A bit of history from the 1956 Tchaikovsky Competition that made Van Cliburn world famous.

The only highlighted row is for Richter's votes. The 6th column from the left is for Cliburn. As you see, he got a majority 25.

Can somebody confirm or refute what I heard: the judges were afraid to give a Westerner, especially an American, first prize and called Khrushchev in the middle of the night to get his permission to make Cliburn the winner?

https://e2876b7a1f8af272056a.b-cdn.net/wp-content/uploads/2021/12/richters-vote.jpg


----------



## Rogerx (Apr 27, 2018)

Saw the same on Slipdedisc. Don't know what to make of it.

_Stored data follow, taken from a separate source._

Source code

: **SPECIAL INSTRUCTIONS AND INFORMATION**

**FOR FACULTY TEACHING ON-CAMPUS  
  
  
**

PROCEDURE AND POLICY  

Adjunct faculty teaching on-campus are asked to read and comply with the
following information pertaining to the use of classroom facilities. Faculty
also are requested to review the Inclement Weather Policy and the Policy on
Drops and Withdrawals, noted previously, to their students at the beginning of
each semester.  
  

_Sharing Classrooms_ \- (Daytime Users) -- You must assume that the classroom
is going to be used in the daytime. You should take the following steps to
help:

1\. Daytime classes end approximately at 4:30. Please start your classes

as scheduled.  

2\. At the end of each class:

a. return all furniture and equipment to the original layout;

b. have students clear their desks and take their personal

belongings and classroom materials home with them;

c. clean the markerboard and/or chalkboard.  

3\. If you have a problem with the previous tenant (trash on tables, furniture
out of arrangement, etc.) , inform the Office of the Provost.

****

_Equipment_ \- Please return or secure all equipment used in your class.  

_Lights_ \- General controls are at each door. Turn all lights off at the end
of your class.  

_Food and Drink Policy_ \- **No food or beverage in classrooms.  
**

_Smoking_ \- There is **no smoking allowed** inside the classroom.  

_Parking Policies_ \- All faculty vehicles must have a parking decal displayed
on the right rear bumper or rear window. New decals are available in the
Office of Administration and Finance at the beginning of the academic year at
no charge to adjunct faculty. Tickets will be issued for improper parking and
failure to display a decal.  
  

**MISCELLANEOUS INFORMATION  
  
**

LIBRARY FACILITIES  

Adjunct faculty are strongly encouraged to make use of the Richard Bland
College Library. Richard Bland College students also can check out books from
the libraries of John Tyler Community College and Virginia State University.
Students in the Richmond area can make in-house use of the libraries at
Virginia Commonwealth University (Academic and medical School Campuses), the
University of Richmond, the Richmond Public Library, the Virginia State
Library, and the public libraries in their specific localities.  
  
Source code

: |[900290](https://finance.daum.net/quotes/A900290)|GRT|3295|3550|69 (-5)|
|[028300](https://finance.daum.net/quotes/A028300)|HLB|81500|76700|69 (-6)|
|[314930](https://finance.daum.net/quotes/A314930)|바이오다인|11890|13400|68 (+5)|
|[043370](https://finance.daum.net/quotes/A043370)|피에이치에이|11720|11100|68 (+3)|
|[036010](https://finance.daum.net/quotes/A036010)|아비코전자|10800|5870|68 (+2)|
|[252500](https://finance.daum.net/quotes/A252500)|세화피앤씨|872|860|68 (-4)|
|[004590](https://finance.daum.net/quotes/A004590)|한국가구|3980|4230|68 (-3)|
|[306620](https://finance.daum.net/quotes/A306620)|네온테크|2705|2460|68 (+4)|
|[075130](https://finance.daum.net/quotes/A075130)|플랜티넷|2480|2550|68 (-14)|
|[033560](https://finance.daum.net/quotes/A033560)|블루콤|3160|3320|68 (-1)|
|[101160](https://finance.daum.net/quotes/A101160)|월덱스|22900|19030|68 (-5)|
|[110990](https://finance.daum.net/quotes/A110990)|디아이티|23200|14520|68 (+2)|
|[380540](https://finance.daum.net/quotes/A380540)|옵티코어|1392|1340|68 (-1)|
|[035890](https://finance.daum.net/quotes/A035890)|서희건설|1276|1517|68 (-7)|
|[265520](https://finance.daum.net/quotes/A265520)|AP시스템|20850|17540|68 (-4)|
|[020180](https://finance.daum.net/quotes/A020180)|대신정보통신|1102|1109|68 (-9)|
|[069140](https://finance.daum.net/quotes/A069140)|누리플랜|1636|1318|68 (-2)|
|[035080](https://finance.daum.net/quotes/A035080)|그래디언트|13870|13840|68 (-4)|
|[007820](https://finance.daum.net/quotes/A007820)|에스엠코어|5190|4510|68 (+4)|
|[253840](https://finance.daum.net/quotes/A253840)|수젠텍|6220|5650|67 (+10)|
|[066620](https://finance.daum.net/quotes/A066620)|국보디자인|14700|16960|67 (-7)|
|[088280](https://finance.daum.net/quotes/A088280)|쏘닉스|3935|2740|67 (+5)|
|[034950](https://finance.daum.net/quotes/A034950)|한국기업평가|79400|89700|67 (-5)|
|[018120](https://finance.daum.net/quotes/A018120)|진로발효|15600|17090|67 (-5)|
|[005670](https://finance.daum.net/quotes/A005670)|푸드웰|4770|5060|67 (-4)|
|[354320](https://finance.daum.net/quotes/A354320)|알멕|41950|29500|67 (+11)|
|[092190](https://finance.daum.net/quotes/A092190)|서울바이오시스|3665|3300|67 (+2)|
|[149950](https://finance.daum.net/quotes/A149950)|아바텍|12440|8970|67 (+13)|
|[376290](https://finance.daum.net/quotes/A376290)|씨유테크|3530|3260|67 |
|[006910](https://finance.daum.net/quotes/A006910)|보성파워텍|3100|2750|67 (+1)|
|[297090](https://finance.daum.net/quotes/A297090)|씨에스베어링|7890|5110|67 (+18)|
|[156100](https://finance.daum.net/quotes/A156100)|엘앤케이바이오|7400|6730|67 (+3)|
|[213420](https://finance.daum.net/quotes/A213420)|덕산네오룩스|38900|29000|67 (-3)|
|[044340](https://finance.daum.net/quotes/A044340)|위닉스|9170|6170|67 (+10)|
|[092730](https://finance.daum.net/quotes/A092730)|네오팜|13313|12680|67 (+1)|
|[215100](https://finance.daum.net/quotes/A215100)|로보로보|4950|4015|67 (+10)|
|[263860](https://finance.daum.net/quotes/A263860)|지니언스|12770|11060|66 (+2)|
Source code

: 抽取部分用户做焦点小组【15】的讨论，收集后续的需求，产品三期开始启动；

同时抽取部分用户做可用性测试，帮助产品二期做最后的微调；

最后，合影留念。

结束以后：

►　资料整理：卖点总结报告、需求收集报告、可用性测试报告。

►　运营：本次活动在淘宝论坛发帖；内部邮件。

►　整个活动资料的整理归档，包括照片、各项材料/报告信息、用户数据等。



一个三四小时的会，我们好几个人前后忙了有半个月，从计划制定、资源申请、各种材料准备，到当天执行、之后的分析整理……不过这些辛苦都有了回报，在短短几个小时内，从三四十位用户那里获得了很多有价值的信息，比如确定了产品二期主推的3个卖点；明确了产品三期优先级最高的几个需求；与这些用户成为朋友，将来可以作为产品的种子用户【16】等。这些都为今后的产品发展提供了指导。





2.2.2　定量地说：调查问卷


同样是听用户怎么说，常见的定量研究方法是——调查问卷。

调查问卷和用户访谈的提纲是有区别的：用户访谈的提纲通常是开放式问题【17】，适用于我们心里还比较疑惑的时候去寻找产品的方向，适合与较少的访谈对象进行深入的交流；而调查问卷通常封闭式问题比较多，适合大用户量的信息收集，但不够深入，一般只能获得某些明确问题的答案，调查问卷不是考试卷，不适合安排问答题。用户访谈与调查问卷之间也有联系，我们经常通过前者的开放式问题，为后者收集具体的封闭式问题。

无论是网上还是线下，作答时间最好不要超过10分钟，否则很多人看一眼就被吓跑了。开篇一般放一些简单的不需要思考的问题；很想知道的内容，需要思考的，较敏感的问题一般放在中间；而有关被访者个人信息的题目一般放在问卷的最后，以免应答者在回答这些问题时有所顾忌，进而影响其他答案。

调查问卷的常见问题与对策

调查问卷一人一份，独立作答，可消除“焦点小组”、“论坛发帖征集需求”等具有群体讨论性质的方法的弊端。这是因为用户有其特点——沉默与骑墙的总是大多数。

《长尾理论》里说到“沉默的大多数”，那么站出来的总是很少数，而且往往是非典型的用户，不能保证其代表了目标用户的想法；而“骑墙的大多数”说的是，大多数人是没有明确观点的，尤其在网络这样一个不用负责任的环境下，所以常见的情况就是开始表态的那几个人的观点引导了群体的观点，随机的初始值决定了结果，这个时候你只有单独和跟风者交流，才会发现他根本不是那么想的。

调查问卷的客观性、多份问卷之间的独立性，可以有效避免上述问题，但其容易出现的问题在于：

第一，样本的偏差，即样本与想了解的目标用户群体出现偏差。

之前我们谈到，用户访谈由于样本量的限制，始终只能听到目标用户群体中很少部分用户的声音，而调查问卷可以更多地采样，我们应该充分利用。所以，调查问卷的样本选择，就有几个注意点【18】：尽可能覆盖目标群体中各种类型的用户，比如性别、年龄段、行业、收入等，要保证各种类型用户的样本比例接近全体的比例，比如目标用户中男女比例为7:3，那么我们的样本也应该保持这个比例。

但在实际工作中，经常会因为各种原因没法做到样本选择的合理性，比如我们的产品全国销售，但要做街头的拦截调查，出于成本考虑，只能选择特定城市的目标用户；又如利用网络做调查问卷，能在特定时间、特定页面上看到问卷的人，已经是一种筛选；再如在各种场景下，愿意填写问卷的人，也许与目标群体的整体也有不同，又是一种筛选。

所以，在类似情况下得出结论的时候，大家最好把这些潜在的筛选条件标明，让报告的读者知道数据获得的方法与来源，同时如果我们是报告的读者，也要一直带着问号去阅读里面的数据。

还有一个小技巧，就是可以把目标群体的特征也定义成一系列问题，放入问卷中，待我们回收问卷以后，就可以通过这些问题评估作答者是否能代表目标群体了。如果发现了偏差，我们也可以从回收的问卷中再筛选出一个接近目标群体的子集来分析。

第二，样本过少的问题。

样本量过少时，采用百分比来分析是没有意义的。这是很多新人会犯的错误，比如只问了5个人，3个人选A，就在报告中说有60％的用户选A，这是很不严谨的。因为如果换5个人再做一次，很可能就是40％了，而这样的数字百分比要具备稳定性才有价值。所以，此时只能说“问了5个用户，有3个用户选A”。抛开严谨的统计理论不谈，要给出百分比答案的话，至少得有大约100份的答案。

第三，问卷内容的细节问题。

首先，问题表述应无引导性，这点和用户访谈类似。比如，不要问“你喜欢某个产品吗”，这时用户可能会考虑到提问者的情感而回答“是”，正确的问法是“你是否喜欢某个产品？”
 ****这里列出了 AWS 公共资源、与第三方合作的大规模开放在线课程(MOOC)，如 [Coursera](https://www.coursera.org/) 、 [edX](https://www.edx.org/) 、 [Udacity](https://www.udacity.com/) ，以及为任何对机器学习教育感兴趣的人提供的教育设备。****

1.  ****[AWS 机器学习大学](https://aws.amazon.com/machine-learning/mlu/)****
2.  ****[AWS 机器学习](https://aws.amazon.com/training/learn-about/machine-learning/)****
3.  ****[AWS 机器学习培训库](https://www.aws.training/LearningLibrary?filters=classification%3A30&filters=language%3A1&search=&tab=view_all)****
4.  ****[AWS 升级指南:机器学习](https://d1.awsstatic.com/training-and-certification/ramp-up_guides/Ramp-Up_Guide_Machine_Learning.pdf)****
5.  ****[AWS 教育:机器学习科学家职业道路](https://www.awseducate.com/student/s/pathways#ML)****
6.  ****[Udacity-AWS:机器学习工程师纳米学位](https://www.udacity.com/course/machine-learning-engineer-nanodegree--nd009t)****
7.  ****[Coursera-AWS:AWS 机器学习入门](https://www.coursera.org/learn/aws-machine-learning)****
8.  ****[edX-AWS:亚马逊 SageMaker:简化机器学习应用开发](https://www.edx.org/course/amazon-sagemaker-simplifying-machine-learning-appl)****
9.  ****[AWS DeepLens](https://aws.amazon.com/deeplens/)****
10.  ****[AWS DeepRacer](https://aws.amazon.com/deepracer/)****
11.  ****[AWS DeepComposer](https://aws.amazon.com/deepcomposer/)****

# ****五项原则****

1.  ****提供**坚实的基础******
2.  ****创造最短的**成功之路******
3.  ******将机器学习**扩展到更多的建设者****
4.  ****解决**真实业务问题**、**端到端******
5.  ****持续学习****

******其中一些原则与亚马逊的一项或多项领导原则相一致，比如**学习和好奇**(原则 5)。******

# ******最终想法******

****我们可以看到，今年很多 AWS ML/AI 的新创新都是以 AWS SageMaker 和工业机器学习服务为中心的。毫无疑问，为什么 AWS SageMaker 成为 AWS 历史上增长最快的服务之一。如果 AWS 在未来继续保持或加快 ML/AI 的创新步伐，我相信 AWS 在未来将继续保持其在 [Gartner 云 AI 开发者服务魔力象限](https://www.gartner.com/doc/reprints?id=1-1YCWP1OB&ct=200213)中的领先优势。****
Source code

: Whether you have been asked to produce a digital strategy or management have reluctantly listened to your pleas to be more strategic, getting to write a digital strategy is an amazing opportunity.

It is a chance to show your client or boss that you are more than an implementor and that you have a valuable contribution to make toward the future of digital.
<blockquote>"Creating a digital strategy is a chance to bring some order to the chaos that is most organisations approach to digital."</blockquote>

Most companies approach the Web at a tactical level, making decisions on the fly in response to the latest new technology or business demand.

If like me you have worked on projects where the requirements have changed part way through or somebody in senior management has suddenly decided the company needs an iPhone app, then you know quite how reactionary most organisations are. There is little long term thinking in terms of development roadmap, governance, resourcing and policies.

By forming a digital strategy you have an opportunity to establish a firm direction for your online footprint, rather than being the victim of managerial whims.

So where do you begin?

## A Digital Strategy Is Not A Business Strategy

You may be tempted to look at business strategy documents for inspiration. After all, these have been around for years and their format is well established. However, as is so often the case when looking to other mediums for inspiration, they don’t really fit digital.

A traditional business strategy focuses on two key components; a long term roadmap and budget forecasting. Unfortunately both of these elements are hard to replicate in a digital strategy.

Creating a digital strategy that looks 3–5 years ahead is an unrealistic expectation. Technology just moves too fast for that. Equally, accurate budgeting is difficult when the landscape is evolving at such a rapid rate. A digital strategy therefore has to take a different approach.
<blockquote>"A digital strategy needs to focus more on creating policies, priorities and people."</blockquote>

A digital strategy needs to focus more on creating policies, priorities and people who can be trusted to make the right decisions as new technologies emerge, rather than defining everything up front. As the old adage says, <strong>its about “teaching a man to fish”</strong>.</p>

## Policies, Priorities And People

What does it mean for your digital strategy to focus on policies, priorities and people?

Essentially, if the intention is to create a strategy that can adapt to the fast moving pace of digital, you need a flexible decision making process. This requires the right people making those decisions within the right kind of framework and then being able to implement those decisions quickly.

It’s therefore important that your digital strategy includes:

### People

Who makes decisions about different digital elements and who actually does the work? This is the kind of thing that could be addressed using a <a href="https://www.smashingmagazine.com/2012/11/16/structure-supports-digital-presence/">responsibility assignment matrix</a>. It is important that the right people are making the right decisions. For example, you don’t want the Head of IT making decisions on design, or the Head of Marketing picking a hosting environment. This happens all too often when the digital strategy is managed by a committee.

https://slippedisc.com/2021/12/revealed-how-richter-voted-when-van-cliburn-won/


----------



## Triplets (Sep 4, 2014)

I'm guessing that Khrushchev didn't care that much. I was going to say that he probably didn't know a Piano from a Pickle Barrel, but then I remembered that in the movie The Death of Stalin, K. had hired Maria Yudina to give Piano lessons to a family member, so perhaps I'm wrong. If he was called in the middle of the night that was probably a holdover from the apparatchik's habits of dealing with Stalin, who fancied himself a music critic .


----------